When you’re teaming up against a phenomenon like Max Verstappen and fighting against him in the same car every race, you will get exposed. The minor shortcomings are just magnified because of the relentless nature of Verstappen’s performances.

Perez was a solid midfield driver who struggled in qualifying and will pull out an impressive result once in a while which will stand out in a season. That hasn’t changed at Red Bull either. It’s gotten a bit worse this season because he has been under serious pressure lately.

Overall though, even if he was not under pressure, you can still expect Perez to struggle in qualifying, be decent in races, and maybe once in a while pull off a strong result.
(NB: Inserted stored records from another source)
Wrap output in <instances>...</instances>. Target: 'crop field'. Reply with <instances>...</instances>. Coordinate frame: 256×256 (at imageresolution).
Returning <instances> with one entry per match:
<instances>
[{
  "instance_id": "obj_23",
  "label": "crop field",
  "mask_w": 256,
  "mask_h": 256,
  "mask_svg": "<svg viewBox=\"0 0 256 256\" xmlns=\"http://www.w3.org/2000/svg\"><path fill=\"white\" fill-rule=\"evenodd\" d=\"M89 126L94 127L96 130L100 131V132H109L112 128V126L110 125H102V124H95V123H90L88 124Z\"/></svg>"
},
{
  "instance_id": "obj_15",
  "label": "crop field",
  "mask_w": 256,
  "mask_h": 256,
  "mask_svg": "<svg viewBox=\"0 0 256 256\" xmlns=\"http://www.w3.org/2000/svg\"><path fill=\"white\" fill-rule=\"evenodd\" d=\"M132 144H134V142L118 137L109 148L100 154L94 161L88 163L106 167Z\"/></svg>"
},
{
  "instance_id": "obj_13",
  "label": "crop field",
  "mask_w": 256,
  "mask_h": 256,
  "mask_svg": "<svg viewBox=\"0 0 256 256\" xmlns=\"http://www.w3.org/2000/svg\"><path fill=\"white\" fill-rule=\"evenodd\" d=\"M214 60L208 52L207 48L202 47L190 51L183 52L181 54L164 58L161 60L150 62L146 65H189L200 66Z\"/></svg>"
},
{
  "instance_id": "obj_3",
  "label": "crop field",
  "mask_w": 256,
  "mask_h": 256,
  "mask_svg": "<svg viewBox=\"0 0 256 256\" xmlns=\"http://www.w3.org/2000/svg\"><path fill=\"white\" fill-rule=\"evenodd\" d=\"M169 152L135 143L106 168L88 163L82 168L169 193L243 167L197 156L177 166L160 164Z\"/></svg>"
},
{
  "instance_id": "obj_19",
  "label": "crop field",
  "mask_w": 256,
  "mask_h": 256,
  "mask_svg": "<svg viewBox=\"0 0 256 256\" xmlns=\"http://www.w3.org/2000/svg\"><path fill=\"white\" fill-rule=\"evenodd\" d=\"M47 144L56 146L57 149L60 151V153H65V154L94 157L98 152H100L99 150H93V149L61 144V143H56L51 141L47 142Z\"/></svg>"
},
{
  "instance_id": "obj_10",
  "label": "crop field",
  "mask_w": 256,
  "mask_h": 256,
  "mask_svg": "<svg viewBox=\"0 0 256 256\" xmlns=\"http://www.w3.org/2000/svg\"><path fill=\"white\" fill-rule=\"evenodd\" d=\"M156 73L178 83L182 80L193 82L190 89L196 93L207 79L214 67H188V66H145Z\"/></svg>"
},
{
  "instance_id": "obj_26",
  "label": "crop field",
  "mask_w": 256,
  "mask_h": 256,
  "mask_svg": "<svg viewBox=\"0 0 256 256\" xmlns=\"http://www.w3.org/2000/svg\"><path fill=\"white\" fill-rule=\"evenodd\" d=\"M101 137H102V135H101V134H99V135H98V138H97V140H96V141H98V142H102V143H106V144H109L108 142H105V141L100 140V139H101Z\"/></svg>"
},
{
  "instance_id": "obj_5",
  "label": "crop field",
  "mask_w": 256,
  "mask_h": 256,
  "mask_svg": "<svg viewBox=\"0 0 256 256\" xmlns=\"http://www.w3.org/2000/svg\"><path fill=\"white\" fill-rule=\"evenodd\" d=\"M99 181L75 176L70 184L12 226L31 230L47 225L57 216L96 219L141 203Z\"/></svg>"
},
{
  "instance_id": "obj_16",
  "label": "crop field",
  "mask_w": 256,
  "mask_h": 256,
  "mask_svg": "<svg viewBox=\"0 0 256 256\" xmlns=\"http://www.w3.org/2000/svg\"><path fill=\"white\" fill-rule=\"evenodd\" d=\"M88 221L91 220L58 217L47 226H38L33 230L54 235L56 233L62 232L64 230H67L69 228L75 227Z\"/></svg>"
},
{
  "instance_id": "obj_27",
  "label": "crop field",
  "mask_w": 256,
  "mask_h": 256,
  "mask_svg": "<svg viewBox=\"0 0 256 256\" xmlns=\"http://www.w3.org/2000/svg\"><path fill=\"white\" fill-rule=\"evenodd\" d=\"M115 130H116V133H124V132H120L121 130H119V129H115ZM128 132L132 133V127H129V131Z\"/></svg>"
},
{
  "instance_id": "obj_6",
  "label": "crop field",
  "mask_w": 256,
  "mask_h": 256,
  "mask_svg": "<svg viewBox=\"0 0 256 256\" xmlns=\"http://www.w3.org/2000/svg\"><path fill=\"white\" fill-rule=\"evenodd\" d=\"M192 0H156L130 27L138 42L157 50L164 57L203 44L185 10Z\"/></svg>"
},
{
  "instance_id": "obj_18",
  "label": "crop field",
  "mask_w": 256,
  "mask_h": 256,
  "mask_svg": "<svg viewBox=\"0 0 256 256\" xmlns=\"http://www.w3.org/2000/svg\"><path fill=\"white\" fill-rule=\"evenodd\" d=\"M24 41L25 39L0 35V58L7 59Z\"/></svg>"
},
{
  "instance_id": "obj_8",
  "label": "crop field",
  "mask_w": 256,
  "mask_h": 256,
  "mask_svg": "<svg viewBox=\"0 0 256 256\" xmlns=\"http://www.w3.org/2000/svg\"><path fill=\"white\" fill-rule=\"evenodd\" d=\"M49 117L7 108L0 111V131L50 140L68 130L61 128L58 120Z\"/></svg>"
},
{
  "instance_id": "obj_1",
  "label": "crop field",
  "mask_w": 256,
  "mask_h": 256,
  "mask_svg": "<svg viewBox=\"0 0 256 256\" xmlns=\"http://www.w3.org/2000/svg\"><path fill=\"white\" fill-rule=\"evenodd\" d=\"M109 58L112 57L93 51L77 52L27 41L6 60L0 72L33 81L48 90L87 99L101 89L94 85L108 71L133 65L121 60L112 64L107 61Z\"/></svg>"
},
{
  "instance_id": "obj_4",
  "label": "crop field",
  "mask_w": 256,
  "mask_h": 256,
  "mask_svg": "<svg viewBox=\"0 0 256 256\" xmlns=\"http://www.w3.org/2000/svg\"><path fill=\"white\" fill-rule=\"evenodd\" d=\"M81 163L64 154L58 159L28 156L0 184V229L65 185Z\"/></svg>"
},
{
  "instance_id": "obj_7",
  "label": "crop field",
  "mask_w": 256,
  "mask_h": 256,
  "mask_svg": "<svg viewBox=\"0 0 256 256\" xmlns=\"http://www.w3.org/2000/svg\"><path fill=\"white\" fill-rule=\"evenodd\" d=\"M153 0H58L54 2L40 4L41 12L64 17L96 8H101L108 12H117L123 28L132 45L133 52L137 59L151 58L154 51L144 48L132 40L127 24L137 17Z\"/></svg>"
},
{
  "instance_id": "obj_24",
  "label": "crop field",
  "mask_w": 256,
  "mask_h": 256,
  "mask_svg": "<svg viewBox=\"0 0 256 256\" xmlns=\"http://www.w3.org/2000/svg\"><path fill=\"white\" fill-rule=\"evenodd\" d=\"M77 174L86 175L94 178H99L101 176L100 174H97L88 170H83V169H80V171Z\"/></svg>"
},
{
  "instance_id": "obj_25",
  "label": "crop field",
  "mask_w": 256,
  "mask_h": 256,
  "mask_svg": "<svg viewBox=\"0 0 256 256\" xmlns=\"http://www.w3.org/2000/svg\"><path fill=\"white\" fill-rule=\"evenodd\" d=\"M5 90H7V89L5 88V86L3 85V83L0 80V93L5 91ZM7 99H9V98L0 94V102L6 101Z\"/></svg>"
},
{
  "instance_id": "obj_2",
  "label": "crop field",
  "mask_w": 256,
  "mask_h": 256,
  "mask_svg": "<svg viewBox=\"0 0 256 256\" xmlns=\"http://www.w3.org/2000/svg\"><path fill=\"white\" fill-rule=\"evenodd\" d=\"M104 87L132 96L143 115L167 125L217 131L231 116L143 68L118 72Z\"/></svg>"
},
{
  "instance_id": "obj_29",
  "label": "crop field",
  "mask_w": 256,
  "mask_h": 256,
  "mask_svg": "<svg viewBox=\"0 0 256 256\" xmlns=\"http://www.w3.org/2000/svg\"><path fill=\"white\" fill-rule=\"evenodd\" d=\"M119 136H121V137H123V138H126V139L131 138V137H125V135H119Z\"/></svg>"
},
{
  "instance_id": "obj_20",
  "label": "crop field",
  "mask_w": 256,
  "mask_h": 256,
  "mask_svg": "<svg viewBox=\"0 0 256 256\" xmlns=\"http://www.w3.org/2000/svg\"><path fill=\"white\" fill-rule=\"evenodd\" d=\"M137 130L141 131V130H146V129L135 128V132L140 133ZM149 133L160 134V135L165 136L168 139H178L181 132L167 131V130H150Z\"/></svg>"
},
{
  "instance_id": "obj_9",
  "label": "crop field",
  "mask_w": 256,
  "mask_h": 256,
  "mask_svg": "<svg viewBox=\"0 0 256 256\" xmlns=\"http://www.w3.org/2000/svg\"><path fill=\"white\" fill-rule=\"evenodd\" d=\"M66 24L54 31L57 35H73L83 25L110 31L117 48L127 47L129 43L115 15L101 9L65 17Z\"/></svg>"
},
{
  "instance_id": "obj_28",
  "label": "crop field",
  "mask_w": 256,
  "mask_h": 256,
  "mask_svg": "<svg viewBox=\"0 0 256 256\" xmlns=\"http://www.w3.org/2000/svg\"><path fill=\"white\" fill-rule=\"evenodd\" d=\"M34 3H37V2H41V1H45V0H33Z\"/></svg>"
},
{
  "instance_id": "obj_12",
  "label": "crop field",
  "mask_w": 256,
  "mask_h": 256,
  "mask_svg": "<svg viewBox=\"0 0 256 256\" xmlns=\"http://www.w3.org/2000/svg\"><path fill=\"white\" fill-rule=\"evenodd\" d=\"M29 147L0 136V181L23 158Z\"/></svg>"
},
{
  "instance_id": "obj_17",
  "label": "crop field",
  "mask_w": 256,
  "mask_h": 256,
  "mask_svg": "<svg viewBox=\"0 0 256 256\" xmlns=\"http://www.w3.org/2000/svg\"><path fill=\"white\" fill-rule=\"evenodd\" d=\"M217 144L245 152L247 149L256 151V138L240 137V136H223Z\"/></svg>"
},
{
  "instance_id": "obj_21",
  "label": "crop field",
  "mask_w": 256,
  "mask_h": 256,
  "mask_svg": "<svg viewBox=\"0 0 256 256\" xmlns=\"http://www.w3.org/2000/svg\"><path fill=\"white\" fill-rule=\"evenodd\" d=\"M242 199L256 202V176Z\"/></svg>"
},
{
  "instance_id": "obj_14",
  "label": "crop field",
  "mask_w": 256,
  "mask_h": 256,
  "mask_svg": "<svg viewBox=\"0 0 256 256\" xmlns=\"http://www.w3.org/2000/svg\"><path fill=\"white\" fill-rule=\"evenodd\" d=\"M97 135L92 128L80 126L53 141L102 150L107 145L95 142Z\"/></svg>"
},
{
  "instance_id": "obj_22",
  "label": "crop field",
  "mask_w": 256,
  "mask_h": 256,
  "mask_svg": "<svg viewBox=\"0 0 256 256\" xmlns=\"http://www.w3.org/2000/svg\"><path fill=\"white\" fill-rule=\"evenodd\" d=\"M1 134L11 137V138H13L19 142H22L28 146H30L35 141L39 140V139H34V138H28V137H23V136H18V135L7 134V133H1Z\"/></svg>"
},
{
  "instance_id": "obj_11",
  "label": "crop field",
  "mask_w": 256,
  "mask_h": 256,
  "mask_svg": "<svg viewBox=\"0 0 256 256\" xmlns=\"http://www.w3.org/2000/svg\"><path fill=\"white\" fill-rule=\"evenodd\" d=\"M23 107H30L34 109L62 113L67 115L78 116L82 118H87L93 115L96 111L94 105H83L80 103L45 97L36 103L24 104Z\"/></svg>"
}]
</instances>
That’s the ‘Sergio Perez’ package which was on offer from the beginning and not much has changed. If he continues to be a part of Red Bull, it will be more or less the same.

Should Red Bull replace Sergio Perez?

This question is entirely up to Red Bull because they need to be sure of what they need from the second driver. Do they need a second driver that could challenge Max Verstappen? If that is the case then Sergio Perez is not the driver for the team. They probably need to pursue a Lando Norris in that situation.

If they need Sergio Perez to just improve his performances a little and be more competitive then they need to back him and instead of piling on the pressure maybe offer an olive branch.

There is a third option, however, the option where Red Bull picks a driver in between the massive gulf between Max Verstappen and Sergio Perez. A driver who is better in qualifying and hence will be closer to Verstappen at the start of the race does the job as the wingman.

Red Bull has arguably two choices in Daniel Ricciardo and Nico Hulkenberg who could fit the role. Daniel might still be an unproven entity but the races in AlphaTauri could help Red Bull assess where he stands. Hulkenberg has shown impressive qualifying pace and that is one name that the team considered in 2020 before signing Sergio Perez as well.

Is Sergio Perez a bad driver?

At the end of it all, to answer the question that we started this article with. Is Sergio Perez a bad driver? The answer is no. He’s not a bad driver. He’s a strong midfield driver up against the talent of the generation. He’s under pressure to keep up and that is what has made him look so average.

To be fair, Sergio Perez is not the only driver who went through this against Max Verstappen. Both Pierre Gasly and Alex Albon suffered the same fate. Hence, to conclude, no, Perez is not a bad driver, he’s up against a very distinguished benchmark that has made him look average.